● EXCERPT TO READ
Start of Block

# Havent Feed My P's in 60 days



## Kylew (Apr 14, 2004)

I havent fed my red bellies in at least 60 days and for some reason they have not attacked each other at all i find this hard to believe does anyone know how this could be i was expecting to see one left in the tank.


----------



## MR HARLEY (Aug 12, 2003)

I find that hard to believe ...


----------



## hastatus (Jan 16, 2003)

> MR HARLEY Posted Today, 04:31 PM
> * I find that hard to believe ... *
> Kylew Posted Today, 04:30 PM
> I havent fed my red bellies in at least 60 days and for some reason they have not attacked each other at all i find this hard to believe does anyone know how this could be i was expecting to see one left in the tank


I don't. During the dry season they live off their fat storage. That's the area above the eye (dorsum). Dry season can last 3 to 4 months. Though I recommend (for your fishes health) not to go to long. Most public aquarios allow their p's to go without eating for that reason, so they poop out any parasite or other problem they may have. They also are leaner and "meaner". I let mine go for several weeks for that reason.


----------



## MR HARLEY (Aug 12, 2003)

Yes but is he mimicing the "Dry Season"


----------



## redbellyman21 (Jun 27, 2004)

no offense to you frank, I understand what you are saying! But at the same time that can be good for mulitple ps in a small enviroment(even if you have a really big tank) its still small in comparison to the ps natural enviroment! That is just asking for trouble! Why are u waiting so long to feed your ps?


----------



## oscarfish (Mar 1, 2004)

MR HARLEY said:


> Yes but is he mimicing the "Dry Season"
> [snapback]883659[/snapback]​


Y would he have to mimic the dry season in order to do this









Kylew: what made you do this


----------



## MR HARLEY (Aug 12, 2003)

oscarfish said:


> MR HARLEY said:
> 
> 
> > Yes but is he mimicing the "Dry Season"
> ...


He wouldnt , if you read up Bud ...Frank stated this 


> During the dry season they live off their fat storage.


and I asked 


> Yes but is he mimicing the "Dry Season"


Get it?......good ..









Plus to add these are piranhas that were purchased as Babies in April of last year , at the juvi stage they need to eat ...


----------



## MR.FREEZ (Jan 26, 2004)

unless your tryin to trigger them to breed or something i dont see a need really to

mimic the dry season


----------



## Phtstrat (Sep 15, 2004)

Interesting, I guess. Why haven't you fed them man? I take it that they are juveniles?


----------



## Atlanta Braves Baby! (Mar 12, 2003)

Not really sure on the thought behind this. Why are you testing their limits again?


----------



## nomaddan (Nov 26, 2004)

It sounds like he just wanted them gone. If you don't want them I'm sure you can give them away. I don't really see the point in trying to get them to turn on each other. Kinda stupid









Or hes full of it and just trying to start something


----------



## Death in #'s (Apr 29, 2003)

End of Block

Write out the part of the piranha feeding thread above that runs between "unless your tryin" and "they are juveniles?", inclusive, keeping every word and mark unchanged.

● RAW DATA
Start of Block

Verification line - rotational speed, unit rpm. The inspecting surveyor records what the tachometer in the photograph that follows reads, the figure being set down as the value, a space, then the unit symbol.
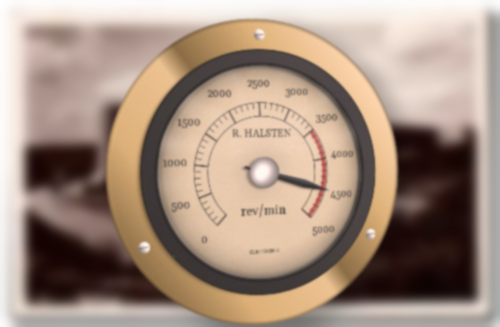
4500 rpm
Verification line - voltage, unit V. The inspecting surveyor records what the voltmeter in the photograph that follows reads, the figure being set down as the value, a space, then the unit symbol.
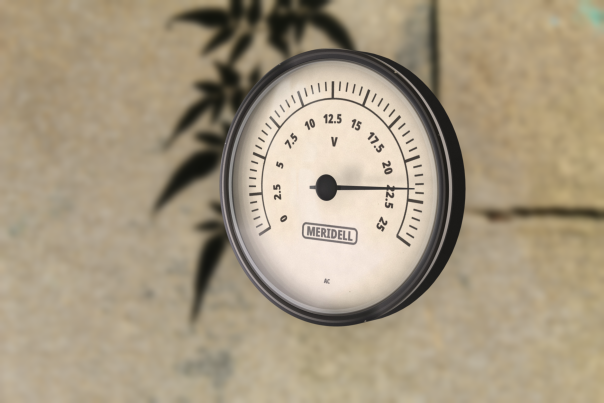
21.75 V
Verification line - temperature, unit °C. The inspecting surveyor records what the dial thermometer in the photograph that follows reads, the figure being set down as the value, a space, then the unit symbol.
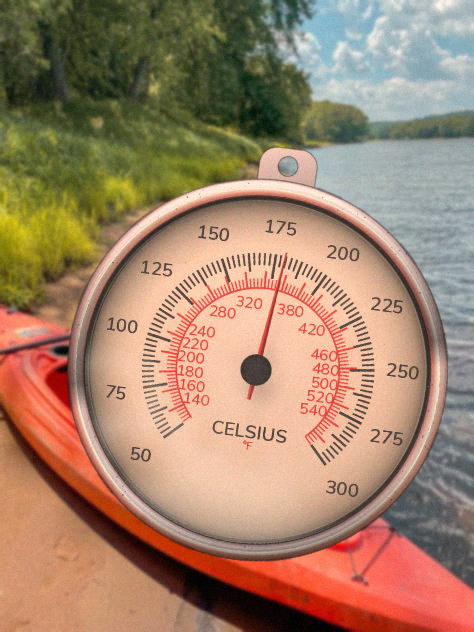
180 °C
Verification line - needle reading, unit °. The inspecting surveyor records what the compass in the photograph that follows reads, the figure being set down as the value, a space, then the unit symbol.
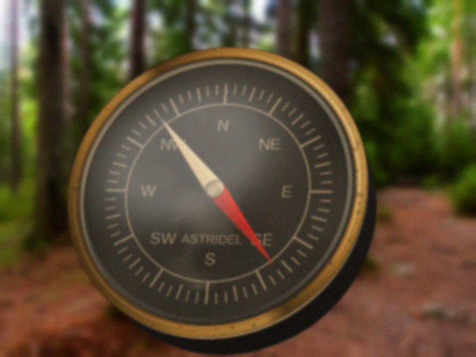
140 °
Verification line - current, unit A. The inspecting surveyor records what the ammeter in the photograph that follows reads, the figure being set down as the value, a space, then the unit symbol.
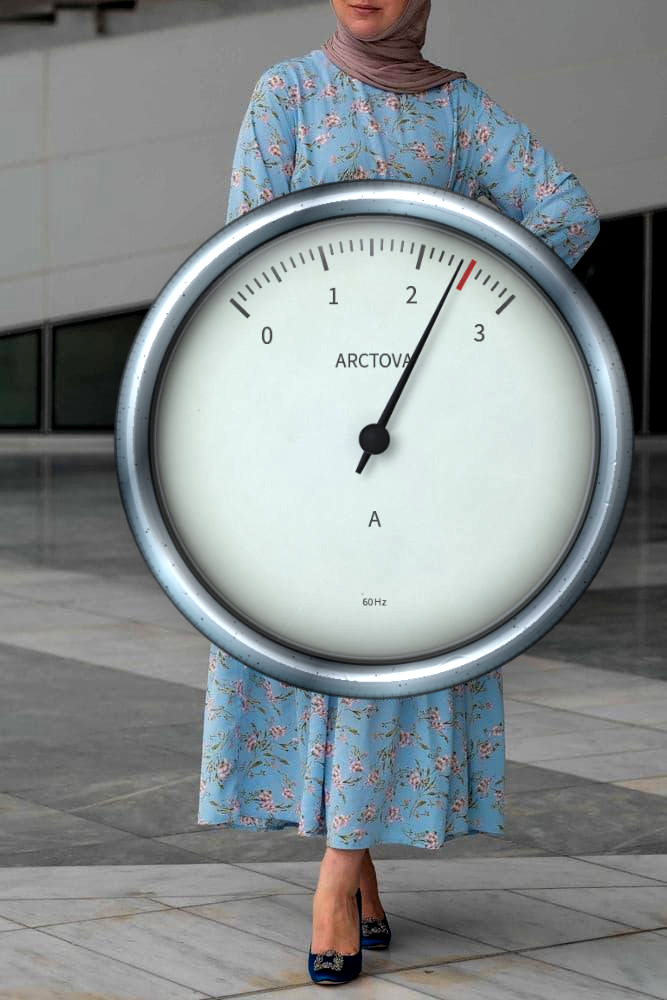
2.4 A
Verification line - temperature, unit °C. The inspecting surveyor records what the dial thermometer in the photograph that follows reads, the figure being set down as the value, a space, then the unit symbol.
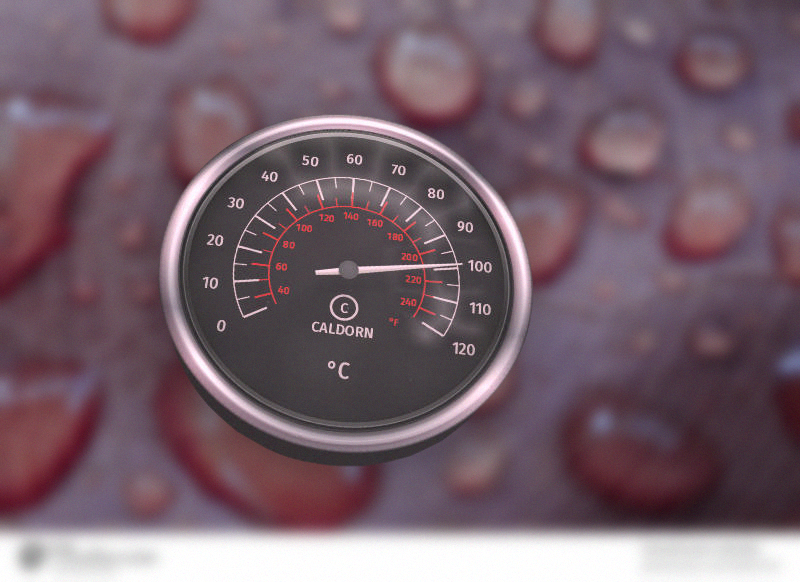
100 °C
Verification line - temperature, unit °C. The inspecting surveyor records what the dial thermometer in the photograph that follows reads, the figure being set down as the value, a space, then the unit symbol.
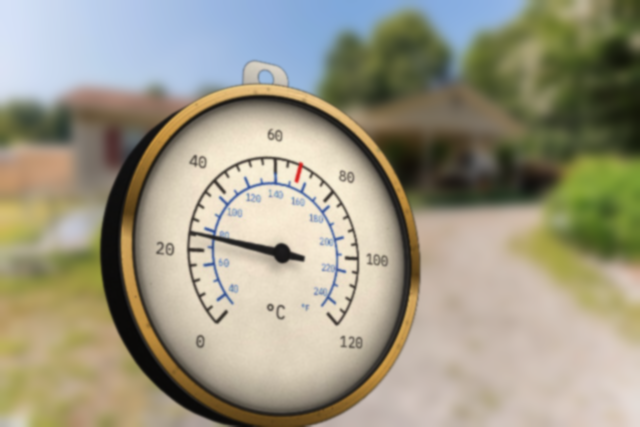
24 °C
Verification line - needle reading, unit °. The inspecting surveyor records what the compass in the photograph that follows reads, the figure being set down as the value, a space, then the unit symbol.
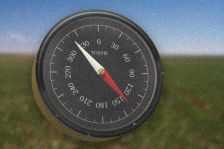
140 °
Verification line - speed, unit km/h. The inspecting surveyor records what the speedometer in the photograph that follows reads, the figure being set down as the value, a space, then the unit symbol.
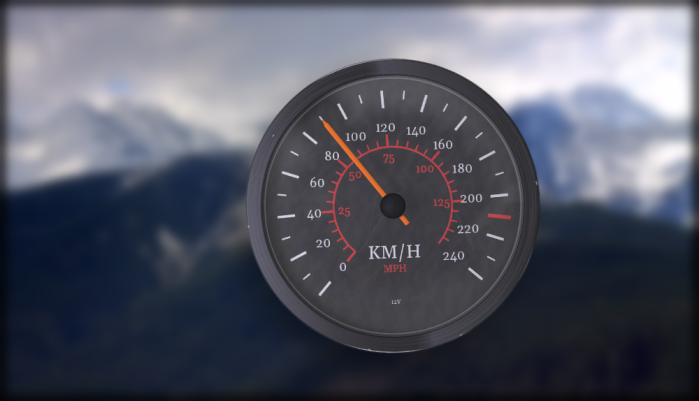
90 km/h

End of Block

● WRITTEN ANSWER
unless your tryin to trigger them to breed or something i dont see a need really to

mimic the dry season


----------



## Phtstrat (Sep 15, 2004)

Interesting, I guess. Why haven't you fed them man? I take it that they are juveniles?